American biologist. He left his associate professor-ship at Rockefeller University for gay activism in the early 1970s and helped found the National Gay Task Force (later the National Gay and Lesbian Task Force). In 1980, he created the Mariposa Foundation, based in Topanga, California, to study human sexuality and sexually transmitted diseases. He published a book and numerous studies about AIDS, and he originated the name Acquired Immune Deficiency Syndrome as an improvement over the stigmatizing Gay Related Immune Deficiency Syndrome. At Mariposa, he also began collecting materials related to the history of the gay and lesbian movement, an archive he donated in 1988 to create the Human Sexuality Collection at Cornell University. Voeller commissioned Bachardy to do portraits of twelve gay and lesbian leaders: Charles Bryden, James Foster, Barbara Gittings, David Goodstein, Franklin Kameny, Morris Kight, Phyllis Lyon, Jean O'Leary, Del Martin, Elaine Noble, Troy Perry, and Voeller himself. These went on a national tour in 1981 and were donated to Cornell in 1995 by Voeller's partner Richard Lucik. Voeller died of AIDS.

Voight, Jon (b. 1938).
American stage and movie actor, born in Yonkers, educated at Catholic University and the Neighborhood Playhouse in New York. His father was a golf pro of Czech background. Voight was in the Broadway production of
The Sound of Music
and worked in television Westerns during the 1960s before becoming a star as the hustler in
Midnight Cowboy
(1969), a role for which he received an Academy Award nomination and the New York Film Critics Best Actor Award.

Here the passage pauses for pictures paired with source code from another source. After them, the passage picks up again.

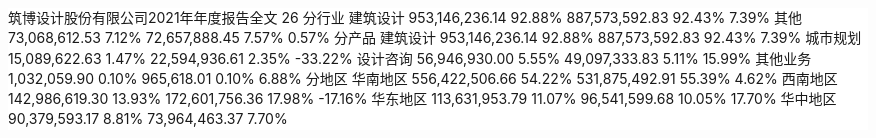 筑博设计股份有限公司2021年年度报告全文
26
分行业
建筑设计
953,146,236.14
92.88%
887,573,592.83
92.43%
7.39%
其他
73,068,612.53
7.12%
72,657,888.45
7.57%
0.57%
分产品
建筑设计
953,146,236.14
92.88%
887,573,592.83
92.43%
7.39%
城市规划
15,089,622.63
1.47%
22,594,936.61
2.35%
-33.22%
设计咨询
56,946,930.00
5.55%
49,097,333.83
5.11%
15.99%
其他业务
1,032,059.90
0.10%
965,618.01
0.10%
6.88%
分地区
华南地区
556,422,506.66
54.22%
531,875,492.91
55.39%
4.62%
西南地区
142,986,619.30
13.93%
172,601,756.36
17.98%
-17.16%
华东地区
113,631,953.79
11.07%
96,541,599.68
10.05%
17.70%
华中地区
90,379,593.17
8.81%
73,964,463.37
7.70%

He opposed the Vietnam war and worked with Jane Fonda's Entertainment People for Peace and Justice, then appeared with her in
Coming Home
(1978), for which he won an Academy Award as the paraplegic Vietnam veteran. Among his many other films are
Catch-22
(1970),
Deliverance
(1972),
The Odessa File
(1974),
The Champ
(1979),
Runaway Train
(1985, Academy Award nomination),
Ali
(2001, Academy Award nomination), and
National Treasure
(2004). He married actress Lauri Peters in 1962 and Marcheline Bertrand in 1971 and divorced both times.